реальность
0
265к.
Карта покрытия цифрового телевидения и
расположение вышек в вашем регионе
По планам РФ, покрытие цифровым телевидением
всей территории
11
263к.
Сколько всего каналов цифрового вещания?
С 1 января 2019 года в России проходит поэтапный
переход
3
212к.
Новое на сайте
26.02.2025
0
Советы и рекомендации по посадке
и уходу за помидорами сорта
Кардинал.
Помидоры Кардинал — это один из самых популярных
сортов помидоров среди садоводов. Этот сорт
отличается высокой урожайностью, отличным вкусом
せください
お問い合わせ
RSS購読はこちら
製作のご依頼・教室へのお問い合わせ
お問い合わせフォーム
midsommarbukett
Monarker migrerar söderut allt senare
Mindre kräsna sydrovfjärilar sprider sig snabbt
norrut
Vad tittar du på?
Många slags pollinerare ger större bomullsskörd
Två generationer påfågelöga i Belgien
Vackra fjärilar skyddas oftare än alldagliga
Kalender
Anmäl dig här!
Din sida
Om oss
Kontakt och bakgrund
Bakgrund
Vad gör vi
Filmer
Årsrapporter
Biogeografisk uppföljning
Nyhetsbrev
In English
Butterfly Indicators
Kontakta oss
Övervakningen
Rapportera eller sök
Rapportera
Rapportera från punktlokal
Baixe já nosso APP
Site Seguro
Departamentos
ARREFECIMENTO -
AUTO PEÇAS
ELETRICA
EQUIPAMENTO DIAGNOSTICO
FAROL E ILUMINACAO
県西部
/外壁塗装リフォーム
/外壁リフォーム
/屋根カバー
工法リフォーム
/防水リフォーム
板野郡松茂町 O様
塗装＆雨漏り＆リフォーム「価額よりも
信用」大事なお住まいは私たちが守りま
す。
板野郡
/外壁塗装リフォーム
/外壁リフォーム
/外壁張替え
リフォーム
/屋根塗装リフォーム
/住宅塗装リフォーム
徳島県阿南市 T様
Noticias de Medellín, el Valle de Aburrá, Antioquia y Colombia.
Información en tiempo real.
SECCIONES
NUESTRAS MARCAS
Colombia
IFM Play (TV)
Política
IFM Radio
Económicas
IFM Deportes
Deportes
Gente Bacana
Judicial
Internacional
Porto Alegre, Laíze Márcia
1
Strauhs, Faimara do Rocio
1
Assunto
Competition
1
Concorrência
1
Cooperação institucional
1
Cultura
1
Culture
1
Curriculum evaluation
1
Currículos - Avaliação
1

• About this exercise:
Set every entry down once more, exactly as written above.

• Written response:
реальность
0
265к.
Карта покрытия цифрового телевидения и
расположение вышек в вашем регионе
По планам РФ, покрытие цифровым телевидением
всей территории
11
263к.
Сколько всего каналов цифрового вещания?
С 1 января 2019 года в России проходит поэтапный
переход
3
212к.
Новое на сайте
26.02.2025
0
Советы и рекомендации по посадке
и уходу за помидорами сорта
Кардинал.
Помидоры Кардинал — это один из самых популярных
сортов помидоров среди садоводов. Этот сорт
отличается высокой урожайностью, отличным вкусом
せください
お問い合わせ
RSS購読はこちら
製作のご依頼・教室へのお問い合わせ
お問い合わせフォーム
midsommarbukett
Monarker migrerar söderut allt senare
Mindre kräsna sydrovfjärilar sprider sig snabbt
norrut
Vad tittar du på?
Många slags pollinerare ger större bomullsskörd
Två generationer påfågelöga i Belgien
Vackra fjärilar skyddas oftare än alldagliga
Kalender
Anmäl dig här!
Din sida
Om oss
Kontakt och bakgrund
Bakgrund
Vad gör vi
Filmer
Årsrapporter
Biogeografisk uppföljning
Nyhetsbrev
In English
Butterfly Indicators
Kontakta oss
Övervakningen
Rapportera eller sök
Rapportera
Rapportera från punktlokal
Baixe já nosso APP
Site Seguro
Departamentos
ARREFECIMENTO -
AUTO PEÇAS
ELETRICA
EQUIPAMENTO DIAGNOSTICO
FAROL E ILUMINACAO
県西部
/外壁塗装リフォーム
/外壁リフォーム
/屋根カバー
工法リフォーム
/防水リフォーム
板野郡松茂町 O様
塗装＆雨漏り＆リフォーム「価額よりも
信用」大事なお住まいは私たちが守りま
す。
板野郡
/外壁塗装リフォーム
/外壁リフォーム
/外壁張替え
リフォーム
/屋根塗装リフォーム
/住宅塗装リフォーム
徳島県阿南市 T様
Noticias de Medellín, el Valle de Aburrá, Antioquia y Colombia.
Información en tiempo real.
SECCIONES
NUESTRAS MARCAS
Colombia
IFM Play (TV)
Política
IFM Radio
Económicas
IFM Deportes
Deportes
Gente Bacana
Judicial
Internacional
Porto Alegre, Laíze Márcia
1
Strauhs, Faimara do Rocio
1
Assunto
Competition
1
Concorrência
1
Cooperação institucional
1
Cultura
1
Culture
1
Curriculum evaluation
1
Currículos - Avaliação
1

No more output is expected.